When drugstore chains, which included stubborn boots in the UK, boasted a market capitalization of hundreds of billions of dollars, they used low interest rates to issue regularly high valuation debts. One bond in April 2020 had a coupon of 4.1% and a maturity of 30 years. A few weeks ago, these bonds were trading for just 65 cents in dollars.
Sycamore offers can save those bondholders’ days. Investors and lawyers stare at the document to see what borrowings Walgreens can keep. Essentially, if Walgreens’ credit rating falls into “junk” status, bondholders can force the company to buy back the bond at face value.
Investors appear to think Sycamore will be forced to buy them as rating agencies have already warned about downgrades. Note prices for 2050 have risen to over 90 cents. However, Sycamore has its own game. If less cash Walgreens can spend on interest, they will increase the equity return of owners.
Sycamore’s previous disclosures suggest that its funding structure is rather offensive. Of the $23.7 billion all-in-cost, Sycamore has pledged just $2.5 billion in shares. Walgreens Chairman Stefano Pessina has pledged to roll over the existing 17% stake worth $2.1 billion.

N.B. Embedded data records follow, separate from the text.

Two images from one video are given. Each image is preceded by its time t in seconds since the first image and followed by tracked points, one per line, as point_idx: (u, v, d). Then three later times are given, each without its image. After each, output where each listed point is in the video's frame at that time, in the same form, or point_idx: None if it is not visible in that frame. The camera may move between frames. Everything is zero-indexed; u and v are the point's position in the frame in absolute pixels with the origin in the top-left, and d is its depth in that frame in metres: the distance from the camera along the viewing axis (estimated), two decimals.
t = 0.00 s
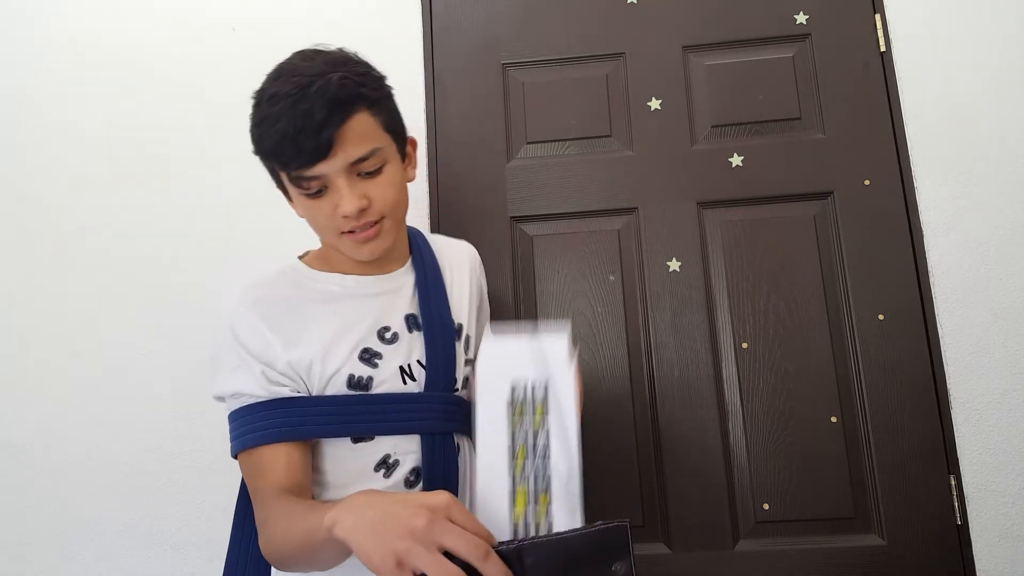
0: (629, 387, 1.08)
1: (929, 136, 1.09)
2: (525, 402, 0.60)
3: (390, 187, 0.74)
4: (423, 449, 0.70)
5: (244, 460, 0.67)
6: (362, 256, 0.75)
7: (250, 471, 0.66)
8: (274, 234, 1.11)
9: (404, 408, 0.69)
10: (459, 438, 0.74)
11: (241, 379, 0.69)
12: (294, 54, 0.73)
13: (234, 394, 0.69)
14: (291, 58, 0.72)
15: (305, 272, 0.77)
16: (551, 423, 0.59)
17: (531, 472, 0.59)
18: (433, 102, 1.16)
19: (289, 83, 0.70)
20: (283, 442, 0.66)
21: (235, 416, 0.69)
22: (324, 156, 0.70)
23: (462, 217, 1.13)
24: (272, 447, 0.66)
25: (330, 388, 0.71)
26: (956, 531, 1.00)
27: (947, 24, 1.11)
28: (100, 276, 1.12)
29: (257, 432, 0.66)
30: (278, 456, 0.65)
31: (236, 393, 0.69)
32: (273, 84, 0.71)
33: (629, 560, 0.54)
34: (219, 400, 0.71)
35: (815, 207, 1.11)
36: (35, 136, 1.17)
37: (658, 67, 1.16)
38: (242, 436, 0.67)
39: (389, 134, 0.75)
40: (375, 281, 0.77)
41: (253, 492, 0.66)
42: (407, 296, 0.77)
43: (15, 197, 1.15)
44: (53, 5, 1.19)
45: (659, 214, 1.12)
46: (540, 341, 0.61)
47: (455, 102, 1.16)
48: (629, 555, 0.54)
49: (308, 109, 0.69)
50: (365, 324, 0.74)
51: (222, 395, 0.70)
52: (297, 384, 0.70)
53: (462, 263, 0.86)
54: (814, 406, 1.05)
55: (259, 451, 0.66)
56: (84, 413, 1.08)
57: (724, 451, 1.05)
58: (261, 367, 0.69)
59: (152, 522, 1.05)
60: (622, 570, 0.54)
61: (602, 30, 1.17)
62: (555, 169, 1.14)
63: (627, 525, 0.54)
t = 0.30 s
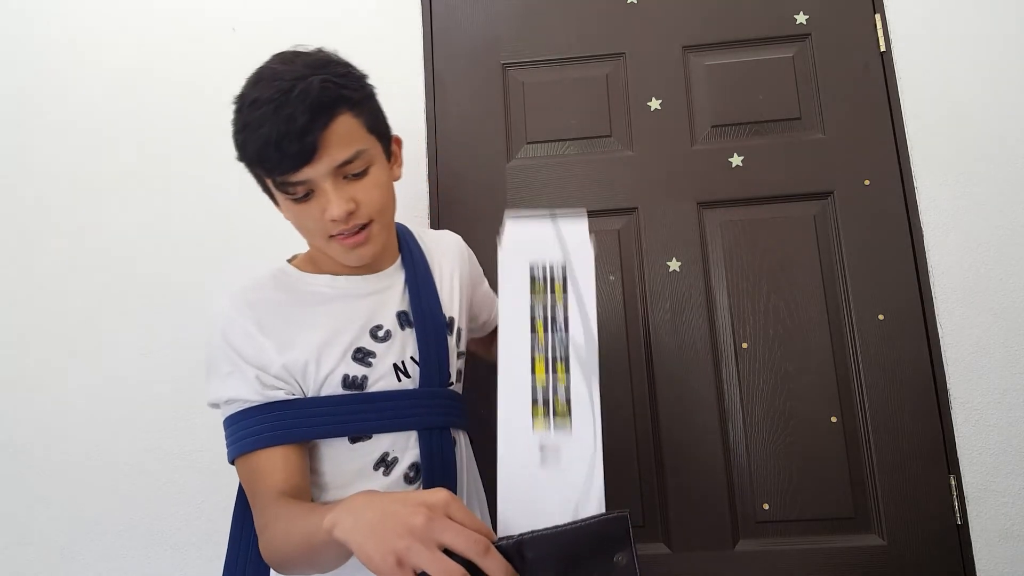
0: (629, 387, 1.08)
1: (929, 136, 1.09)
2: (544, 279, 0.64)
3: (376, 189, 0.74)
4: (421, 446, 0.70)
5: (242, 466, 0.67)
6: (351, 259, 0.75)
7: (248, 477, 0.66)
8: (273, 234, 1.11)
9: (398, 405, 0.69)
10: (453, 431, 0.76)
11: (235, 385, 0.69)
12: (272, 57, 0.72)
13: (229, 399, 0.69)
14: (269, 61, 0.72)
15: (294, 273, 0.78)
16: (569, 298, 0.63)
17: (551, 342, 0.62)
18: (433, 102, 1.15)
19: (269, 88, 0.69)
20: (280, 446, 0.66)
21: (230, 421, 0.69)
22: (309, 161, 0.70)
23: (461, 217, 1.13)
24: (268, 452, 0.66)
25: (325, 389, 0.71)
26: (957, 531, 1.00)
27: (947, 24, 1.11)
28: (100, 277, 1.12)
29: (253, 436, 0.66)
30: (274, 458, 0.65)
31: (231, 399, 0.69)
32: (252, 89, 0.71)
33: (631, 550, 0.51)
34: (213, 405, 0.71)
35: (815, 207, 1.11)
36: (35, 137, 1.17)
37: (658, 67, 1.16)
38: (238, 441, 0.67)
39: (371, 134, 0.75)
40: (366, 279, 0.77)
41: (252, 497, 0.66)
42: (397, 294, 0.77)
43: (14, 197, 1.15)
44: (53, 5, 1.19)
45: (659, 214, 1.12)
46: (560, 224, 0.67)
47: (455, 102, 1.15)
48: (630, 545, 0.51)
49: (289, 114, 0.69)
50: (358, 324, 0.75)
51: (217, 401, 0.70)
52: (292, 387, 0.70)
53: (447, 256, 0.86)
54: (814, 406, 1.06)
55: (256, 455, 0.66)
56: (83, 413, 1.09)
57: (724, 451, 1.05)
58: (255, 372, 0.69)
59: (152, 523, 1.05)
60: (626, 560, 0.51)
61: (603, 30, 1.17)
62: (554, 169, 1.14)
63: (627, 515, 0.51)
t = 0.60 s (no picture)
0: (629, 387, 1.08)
1: (929, 136, 1.09)
2: (536, 201, 0.64)
3: (367, 186, 0.74)
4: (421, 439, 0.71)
5: (242, 466, 0.67)
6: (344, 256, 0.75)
7: (248, 477, 0.66)
8: (274, 234, 1.11)
9: (396, 399, 0.69)
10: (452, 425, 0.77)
11: (232, 384, 0.69)
12: (258, 58, 0.73)
13: (227, 399, 0.69)
14: (255, 62, 0.72)
15: (287, 273, 0.79)
16: (561, 220, 0.64)
17: (543, 260, 0.63)
18: (433, 102, 1.15)
19: (256, 89, 0.70)
20: (279, 444, 0.66)
21: (229, 421, 0.69)
22: (298, 160, 0.69)
23: (462, 216, 1.13)
24: (268, 451, 0.66)
25: (323, 386, 0.71)
26: (957, 531, 1.00)
27: (946, 24, 1.11)
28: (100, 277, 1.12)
29: (251, 436, 0.66)
30: (274, 458, 0.66)
31: (229, 398, 0.69)
32: (238, 91, 0.71)
33: (641, 528, 0.55)
34: (211, 405, 0.71)
35: (815, 208, 1.11)
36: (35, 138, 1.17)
37: (658, 68, 1.16)
38: (237, 442, 0.67)
39: (359, 132, 0.75)
40: (360, 275, 0.78)
41: (253, 497, 0.66)
42: (392, 289, 0.78)
43: (17, 197, 1.16)
44: (53, 6, 1.19)
45: (659, 213, 1.12)
46: (551, 149, 0.66)
47: (456, 101, 1.15)
48: (641, 524, 0.54)
49: (278, 114, 0.68)
50: (354, 319, 0.75)
51: (214, 401, 0.70)
52: (289, 384, 0.70)
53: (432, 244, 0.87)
54: (814, 406, 1.05)
55: (256, 454, 0.66)
56: (83, 413, 1.09)
57: (724, 451, 1.05)
58: (251, 371, 0.69)
59: (152, 522, 1.05)
60: (636, 538, 0.55)
61: (603, 30, 1.17)
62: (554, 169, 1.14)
63: (637, 495, 0.55)
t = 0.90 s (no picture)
0: (629, 387, 1.08)
1: (929, 136, 1.09)
2: (541, 119, 0.67)
3: (362, 184, 0.74)
4: (421, 437, 0.71)
5: (242, 468, 0.67)
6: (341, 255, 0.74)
7: (248, 480, 0.66)
8: (273, 233, 1.11)
9: (397, 398, 0.69)
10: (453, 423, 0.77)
11: (232, 386, 0.69)
12: (253, 60, 0.73)
13: (227, 401, 0.69)
14: (250, 64, 0.73)
15: (286, 275, 0.79)
16: (566, 137, 0.66)
17: (550, 176, 0.66)
18: (433, 102, 1.15)
19: (250, 89, 0.70)
20: (279, 445, 0.66)
21: (229, 423, 0.69)
22: (292, 159, 0.69)
23: (462, 216, 1.12)
24: (269, 452, 0.66)
25: (322, 386, 0.71)
26: (957, 532, 1.00)
27: (946, 24, 1.11)
28: (100, 280, 1.12)
29: (252, 437, 0.66)
30: (275, 459, 0.66)
31: (229, 400, 0.69)
32: (234, 91, 0.71)
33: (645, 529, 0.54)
34: (210, 408, 0.71)
35: (815, 208, 1.11)
36: (35, 139, 1.17)
37: (658, 68, 1.16)
38: (238, 443, 0.67)
39: (355, 131, 0.75)
40: (358, 275, 0.78)
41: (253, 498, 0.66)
42: (389, 289, 0.78)
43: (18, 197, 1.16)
44: (53, 7, 1.19)
45: (659, 213, 1.12)
46: (555, 71, 0.68)
47: (456, 100, 1.15)
48: (645, 525, 0.53)
49: (271, 113, 0.68)
50: (352, 318, 0.75)
51: (214, 403, 0.70)
52: (290, 385, 0.70)
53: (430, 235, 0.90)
54: (814, 406, 1.05)
55: (257, 456, 0.66)
56: (83, 413, 1.09)
57: (724, 451, 1.05)
58: (251, 372, 0.69)
59: (151, 522, 1.05)
60: (640, 540, 0.54)
61: (603, 30, 1.17)
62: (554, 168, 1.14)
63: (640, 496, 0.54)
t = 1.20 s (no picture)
0: (629, 387, 1.07)
1: (929, 136, 1.09)
2: (495, 39, 0.73)
3: (346, 165, 0.74)
4: (427, 435, 0.71)
5: (247, 471, 0.66)
6: (327, 239, 0.74)
7: (253, 483, 0.66)
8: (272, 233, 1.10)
9: (401, 396, 0.69)
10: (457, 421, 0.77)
11: (236, 388, 0.69)
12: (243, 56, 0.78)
13: (231, 404, 0.69)
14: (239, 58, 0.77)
15: (286, 276, 0.79)
16: (521, 55, 0.73)
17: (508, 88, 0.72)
18: (433, 102, 1.14)
19: (235, 78, 0.74)
20: (284, 446, 0.66)
21: (234, 426, 0.68)
22: (272, 138, 0.71)
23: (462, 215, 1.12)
24: (274, 454, 0.66)
25: (326, 386, 0.71)
26: (957, 532, 1.00)
27: (946, 24, 1.11)
28: (100, 280, 1.12)
29: (257, 439, 0.66)
30: (280, 460, 0.65)
31: (233, 403, 0.69)
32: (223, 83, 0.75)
33: (655, 528, 0.55)
34: (213, 411, 0.71)
35: (815, 208, 1.11)
36: (35, 140, 1.17)
37: (658, 68, 1.16)
38: (242, 445, 0.67)
39: (341, 116, 0.76)
40: (359, 273, 0.78)
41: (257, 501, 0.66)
42: (391, 287, 0.78)
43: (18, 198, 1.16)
44: (53, 8, 1.20)
45: (659, 214, 1.12)
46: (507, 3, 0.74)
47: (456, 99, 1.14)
48: (654, 524, 0.55)
49: (251, 96, 0.71)
50: (355, 318, 0.75)
51: (218, 406, 0.70)
52: (294, 386, 0.70)
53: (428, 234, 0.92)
54: (814, 405, 1.05)
55: (262, 459, 0.66)
56: (83, 413, 1.09)
57: (724, 451, 1.05)
58: (255, 374, 0.69)
59: (151, 522, 1.05)
60: (651, 539, 0.55)
61: (603, 30, 1.17)
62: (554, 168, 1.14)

Sycamore says it has secured around $20 billion with solid debt and preferred equity commitments from a series of large banks and well-known private credit companies. Assuming that it has an average interest rate of 10%, Walgreens needs to find $2 billion a year. According to LSEG, about half of cash analysts expect their operations to generate in the next fiscal year after making capital expenditures.
There is room for flashy footwork. A portion of that debt is a line of credit that may not be withdrawn. Walgreens tries to sell assets, which could reduce liabilities, but also at the expense of attached cash flow. They may also issue debts that can be repaid with more debts. Sycamore has even been able to put in more equity to avoid trigger reductions.
Perhaps Sycamore will simply buy back existing bonds. And they try to get the best deals that can be issued something more expensive, but more flexible. Shareholders who have lost about two-thirds of their investment in the past five years will appreciate seeing the trade experienced, even if it is a group of bondholders who have brought home the sweetest premium.
This article was revised to reflect that you need to find $2 billion a year for your interest payments, not $200 million.